The crisis intensified when the Maldives National Defence Force (MNDF) deployed armed personnel on July 14 taking Abdulla Yamin President of People’s Alliance (PA) and MP from Mulaku in protective custody away to Aarah Island after violent clashes between government and opposition supporters outside his home. Yamin was earlier arrested by police on charges of treason and bribery of parliamentarians. But the Supreme Court released the MP overruling a High Court warrant to hold him in 15 days house arrest.
President Nasheed claimed that he could not “take a risk on the safety of a political figure,” and therefore the custody of Mr Yamin half-brother of former President Maumoon Abdul Gayoom was necessary. Jumhoree Party (JP) MP Gasim Ibrahim, a high-profile businessman thought to be one of the wealthiest men in the Maldives and Deputy Speaker of the Majlis and PA Deputy leader Ahmed Nazim is also facing allegations of corruption concerning the judiciary, along with ruling party MP Mohamed Musthafa. They were however released by a criminal court ruling that current evidence was insufficient to warrant their detention.
Apart from a possible backlash from Gayoom loyalists who are alleged to be in all components of the state, the problems in Maldives arise from the presidential system. The presidential system is more prone to executive-legislative conflicts when two different parties, one holding power and another are in majority in the parliament.

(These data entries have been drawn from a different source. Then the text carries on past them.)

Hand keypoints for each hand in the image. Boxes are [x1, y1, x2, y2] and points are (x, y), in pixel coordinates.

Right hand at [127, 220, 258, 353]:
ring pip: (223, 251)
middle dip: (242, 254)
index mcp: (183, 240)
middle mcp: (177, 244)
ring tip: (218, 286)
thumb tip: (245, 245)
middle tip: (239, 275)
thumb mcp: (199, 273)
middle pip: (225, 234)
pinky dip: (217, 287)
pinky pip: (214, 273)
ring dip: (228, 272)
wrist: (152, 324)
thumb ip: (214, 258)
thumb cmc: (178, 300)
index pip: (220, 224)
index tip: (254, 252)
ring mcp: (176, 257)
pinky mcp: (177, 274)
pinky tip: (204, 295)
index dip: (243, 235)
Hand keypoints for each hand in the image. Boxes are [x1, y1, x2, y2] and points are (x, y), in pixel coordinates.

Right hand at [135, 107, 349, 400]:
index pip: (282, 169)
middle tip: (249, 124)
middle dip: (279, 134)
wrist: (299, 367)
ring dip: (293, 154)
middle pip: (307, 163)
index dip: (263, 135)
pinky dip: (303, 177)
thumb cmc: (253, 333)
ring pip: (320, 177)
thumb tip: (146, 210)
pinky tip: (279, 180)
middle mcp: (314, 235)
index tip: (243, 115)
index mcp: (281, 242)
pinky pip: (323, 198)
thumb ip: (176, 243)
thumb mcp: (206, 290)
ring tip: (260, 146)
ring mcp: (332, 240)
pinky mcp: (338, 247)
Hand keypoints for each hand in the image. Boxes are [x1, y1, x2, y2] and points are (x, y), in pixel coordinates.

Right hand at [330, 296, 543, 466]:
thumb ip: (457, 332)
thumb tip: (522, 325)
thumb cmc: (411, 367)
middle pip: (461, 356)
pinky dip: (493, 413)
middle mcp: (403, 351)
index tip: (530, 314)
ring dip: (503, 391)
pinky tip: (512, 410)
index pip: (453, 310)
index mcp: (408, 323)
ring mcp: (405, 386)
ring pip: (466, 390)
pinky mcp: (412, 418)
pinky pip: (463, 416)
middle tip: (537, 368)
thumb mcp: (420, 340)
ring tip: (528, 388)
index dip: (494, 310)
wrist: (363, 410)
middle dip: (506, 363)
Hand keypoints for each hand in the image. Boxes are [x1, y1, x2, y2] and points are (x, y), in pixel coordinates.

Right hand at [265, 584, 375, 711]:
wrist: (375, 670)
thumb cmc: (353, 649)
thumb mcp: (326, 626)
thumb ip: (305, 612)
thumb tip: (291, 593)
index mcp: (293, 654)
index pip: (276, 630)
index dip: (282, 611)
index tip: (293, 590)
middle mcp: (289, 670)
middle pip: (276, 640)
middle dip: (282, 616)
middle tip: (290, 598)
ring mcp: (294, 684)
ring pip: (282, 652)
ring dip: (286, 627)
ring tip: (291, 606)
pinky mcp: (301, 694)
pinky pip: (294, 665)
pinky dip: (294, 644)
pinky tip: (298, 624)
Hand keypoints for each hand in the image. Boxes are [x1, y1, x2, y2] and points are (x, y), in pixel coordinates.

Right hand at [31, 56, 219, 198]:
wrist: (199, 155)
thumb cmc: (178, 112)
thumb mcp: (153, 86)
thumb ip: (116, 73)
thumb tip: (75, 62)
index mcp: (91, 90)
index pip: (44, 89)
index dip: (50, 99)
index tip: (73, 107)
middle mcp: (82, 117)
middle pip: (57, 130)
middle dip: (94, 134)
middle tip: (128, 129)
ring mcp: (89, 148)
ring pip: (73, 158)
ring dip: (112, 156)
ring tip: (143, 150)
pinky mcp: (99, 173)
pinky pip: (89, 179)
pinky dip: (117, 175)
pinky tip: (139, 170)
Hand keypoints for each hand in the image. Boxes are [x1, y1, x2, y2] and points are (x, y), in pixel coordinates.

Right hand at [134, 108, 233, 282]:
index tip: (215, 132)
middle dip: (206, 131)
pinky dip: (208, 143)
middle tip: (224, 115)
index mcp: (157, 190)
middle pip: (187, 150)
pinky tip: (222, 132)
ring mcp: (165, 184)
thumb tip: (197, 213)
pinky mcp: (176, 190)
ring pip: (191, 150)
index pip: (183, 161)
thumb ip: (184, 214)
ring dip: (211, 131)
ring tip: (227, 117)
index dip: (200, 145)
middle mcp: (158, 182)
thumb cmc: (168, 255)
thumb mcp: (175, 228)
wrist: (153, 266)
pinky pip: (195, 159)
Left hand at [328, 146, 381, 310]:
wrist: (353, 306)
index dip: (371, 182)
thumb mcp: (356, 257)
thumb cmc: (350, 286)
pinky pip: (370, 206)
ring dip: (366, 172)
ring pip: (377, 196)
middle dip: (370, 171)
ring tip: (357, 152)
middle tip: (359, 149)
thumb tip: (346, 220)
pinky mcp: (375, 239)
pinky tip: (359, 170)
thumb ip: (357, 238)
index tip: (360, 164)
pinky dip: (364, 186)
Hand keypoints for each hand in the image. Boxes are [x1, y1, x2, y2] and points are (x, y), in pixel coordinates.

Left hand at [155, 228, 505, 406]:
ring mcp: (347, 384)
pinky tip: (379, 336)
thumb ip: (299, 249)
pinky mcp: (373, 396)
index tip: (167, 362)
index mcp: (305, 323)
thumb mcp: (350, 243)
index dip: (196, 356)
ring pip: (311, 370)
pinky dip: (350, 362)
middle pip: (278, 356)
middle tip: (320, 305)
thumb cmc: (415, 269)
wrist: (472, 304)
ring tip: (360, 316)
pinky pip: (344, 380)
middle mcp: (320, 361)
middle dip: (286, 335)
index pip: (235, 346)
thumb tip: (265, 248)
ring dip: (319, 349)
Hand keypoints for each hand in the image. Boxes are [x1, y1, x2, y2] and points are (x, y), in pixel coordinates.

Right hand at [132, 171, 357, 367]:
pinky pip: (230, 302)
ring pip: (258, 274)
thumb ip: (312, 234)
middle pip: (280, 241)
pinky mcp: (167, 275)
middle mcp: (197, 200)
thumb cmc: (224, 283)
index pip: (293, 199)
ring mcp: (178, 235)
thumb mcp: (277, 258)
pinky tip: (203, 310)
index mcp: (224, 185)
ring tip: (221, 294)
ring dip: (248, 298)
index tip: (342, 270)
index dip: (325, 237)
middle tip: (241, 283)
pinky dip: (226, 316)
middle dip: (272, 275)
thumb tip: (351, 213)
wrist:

This leads to possible conflicts such as delays in legislation such as tax bills, posing no confidence motions, blocking welfare provisions which are seen to provide benefit to the ruling party led government and so on.
Continuance of political unrest in the country is reminiscent of other states which are making a transition to electoral democracy with the balance between the government and the parliament skewed as the country had opted for a Presidential system complicating the equations as the opposition DRP is in control of the Parliament and requires to pass all laws before these can be put into practice including the approval of the cabinet members.Is Maldives the most fledgling democracy in South Asia likely to go the way of political contests in other states such as Nepal and Bangladesh remains to be seen, for a constitutional crisis that arose in the beginning of the July has now been prolonged and may create the threat of subversion of the entire system and therefore there is a need for early resolution of the impasse?